WRITTEN TASK: Starting at the first line of the listing and stopping after the line containing "り、イチゴに最適な環境が作り出せるようにしています。", rename "Suchanfrage" to "Suche". Reproduce only those lines, with everything else left as it is.

RECORDS TO USE:
# # #

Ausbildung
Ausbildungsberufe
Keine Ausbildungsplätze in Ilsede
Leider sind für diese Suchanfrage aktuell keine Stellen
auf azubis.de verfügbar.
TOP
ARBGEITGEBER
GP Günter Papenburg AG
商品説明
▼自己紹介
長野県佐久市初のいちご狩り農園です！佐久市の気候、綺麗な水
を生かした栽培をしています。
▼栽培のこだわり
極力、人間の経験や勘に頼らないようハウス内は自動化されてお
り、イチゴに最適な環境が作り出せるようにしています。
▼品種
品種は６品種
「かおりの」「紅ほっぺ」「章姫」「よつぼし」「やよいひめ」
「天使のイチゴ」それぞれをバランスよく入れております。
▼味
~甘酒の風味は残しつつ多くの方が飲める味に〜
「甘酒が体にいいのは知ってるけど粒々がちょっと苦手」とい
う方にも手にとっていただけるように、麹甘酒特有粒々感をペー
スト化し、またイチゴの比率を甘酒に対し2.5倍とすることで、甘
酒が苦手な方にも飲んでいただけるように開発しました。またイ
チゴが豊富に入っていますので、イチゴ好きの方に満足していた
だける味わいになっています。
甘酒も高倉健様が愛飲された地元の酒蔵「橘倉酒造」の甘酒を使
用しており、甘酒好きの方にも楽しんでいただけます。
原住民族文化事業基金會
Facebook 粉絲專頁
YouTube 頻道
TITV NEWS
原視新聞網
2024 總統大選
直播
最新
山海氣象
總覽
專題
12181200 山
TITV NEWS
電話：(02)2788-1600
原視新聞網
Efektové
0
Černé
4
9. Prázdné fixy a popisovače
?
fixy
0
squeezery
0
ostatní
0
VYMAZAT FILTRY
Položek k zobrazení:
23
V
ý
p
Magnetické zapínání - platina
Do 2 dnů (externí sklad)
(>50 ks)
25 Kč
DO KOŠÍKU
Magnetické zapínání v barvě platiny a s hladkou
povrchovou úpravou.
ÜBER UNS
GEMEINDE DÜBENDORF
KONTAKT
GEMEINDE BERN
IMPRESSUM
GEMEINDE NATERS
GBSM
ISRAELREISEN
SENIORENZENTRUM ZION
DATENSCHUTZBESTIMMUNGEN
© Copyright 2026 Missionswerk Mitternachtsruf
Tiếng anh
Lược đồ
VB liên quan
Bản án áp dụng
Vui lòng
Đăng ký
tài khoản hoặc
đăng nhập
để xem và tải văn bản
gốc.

# # #

SOLUTION:
Ausbildung
Ausbildungsberufe
Keine Ausbildungsplätze in Ilsede
Leider sind für diese Suche aktuell keine Stellen
auf azubis.de verfügbar.
TOP
ARBGEITGEBER
GP Günter Papenburg AG
商品説明
▼自己紹介
長野県佐久市初のいちご狩り農園です！佐久市の気候、綺麗な水
を生かした栽培をしています。
▼栽培のこだわり
極力、人間の経験や勘に頼らないようハウス内は自動化されてお
り、イチゴに最適な環境が作り出せるようにしています。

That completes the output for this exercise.